Ein weiteres wichtiges Kriterium ist die so genannte „Verblindung“. Dies bedeutet z.B. in tierexperimentellen Studien, dass den ausführenden, vor allem aber den auswertenden Personen nicht bekannt ist, ob sie ein Kontrolltier oder ein exponiertes Tier vor sich haben. Damit soll das Risiko minimiert werden, dass die Auswertung durch die persönliche Erwartungshaltung beeinflusst wird. Diese Erwartungshaltung kann negativ oder positiv sein – in beiden Fällen kann sie zu einer subjektiven, vorurteilsbelasteten Auswertung führen, die das tatsächliche Ergebnis verzerrt.

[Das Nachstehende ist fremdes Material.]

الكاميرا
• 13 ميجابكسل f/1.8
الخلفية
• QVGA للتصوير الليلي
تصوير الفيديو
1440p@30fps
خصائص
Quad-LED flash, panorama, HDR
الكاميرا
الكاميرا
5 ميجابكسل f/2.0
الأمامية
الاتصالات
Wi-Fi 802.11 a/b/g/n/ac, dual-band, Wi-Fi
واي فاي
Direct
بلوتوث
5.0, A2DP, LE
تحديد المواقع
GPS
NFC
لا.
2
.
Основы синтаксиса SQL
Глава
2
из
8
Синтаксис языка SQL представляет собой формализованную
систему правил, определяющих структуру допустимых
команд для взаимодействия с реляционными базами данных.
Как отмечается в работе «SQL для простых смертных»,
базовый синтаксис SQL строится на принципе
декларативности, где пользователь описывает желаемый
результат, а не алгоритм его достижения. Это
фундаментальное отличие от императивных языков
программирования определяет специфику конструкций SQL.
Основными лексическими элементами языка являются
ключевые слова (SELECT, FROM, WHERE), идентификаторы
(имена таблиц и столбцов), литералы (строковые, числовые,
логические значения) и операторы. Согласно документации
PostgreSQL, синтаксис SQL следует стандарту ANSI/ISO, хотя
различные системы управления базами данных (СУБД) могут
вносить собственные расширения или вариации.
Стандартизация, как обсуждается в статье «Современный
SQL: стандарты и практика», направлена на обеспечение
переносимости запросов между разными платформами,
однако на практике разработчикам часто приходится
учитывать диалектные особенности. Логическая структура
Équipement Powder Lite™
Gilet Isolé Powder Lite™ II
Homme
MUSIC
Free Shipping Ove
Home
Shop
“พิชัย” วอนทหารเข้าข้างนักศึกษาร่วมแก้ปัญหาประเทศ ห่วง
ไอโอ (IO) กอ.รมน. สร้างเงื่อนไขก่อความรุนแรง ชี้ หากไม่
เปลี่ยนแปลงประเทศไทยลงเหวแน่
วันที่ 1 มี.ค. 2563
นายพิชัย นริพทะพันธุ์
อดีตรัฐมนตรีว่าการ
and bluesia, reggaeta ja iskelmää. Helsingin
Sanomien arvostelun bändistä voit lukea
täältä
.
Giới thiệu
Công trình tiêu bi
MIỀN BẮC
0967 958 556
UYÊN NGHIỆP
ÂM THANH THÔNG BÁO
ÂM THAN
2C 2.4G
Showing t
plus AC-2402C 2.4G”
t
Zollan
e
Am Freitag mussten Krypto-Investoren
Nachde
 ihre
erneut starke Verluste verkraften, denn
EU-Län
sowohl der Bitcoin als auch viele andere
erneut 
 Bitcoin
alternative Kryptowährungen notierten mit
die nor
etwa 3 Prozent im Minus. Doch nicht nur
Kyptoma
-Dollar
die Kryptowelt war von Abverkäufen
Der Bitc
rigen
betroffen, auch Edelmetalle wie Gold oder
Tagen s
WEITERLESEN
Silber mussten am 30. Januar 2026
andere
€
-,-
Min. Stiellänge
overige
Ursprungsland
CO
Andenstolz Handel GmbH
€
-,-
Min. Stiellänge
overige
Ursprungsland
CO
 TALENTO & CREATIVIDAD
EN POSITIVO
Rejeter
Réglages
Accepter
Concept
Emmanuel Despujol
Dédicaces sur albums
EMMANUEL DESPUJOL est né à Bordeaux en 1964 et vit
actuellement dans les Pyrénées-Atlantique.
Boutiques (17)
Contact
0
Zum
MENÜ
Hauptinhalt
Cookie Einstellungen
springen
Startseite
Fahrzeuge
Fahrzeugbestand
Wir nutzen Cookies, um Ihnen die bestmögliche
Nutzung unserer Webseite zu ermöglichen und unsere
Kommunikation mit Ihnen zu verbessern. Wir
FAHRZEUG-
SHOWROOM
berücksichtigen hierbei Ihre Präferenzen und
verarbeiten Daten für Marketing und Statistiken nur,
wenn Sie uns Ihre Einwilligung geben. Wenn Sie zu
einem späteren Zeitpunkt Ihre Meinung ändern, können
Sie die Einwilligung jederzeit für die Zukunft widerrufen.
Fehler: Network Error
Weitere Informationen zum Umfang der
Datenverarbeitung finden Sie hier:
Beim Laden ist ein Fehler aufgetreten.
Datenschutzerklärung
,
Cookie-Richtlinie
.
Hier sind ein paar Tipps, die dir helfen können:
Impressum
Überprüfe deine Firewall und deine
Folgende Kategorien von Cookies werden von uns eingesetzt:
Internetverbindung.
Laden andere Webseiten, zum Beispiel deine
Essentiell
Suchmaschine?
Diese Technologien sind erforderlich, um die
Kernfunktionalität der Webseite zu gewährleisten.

Besonders wichtig ist dieses Konzept bei Studien am Menschen (Probandenstudien). Hier muss berücksichtigt werden, dass nicht nur der Untersuchende, sondern vor allem der Proband selbst seine Erwartungshaltung mitbringt – sei es bewusst oder unbewusst, sei sie positiv oder negativ. Will man belastbar ursächliche Zusammenhänge untersuchen und sowohl Placebo-Effekte (der Glaube an eine positive Wirkung) als auch Nocebo-Effekte (der Glaube an eine schädigende Wirkung) möglichst ausschließen, muss Wert auf eine „doppelte Verblindung“ gelegt werden, d.h. weder der Proband noch der Untersuchende dürfen wissen, ob tatsächlich eine Exposition vorlag oder nicht. Erst nach Auswertung der untersuchten Endpunkte wird die Studie „entblindet“ und die Ergebnisse dem tatsächlichen Expositionsstatus zugeordnet.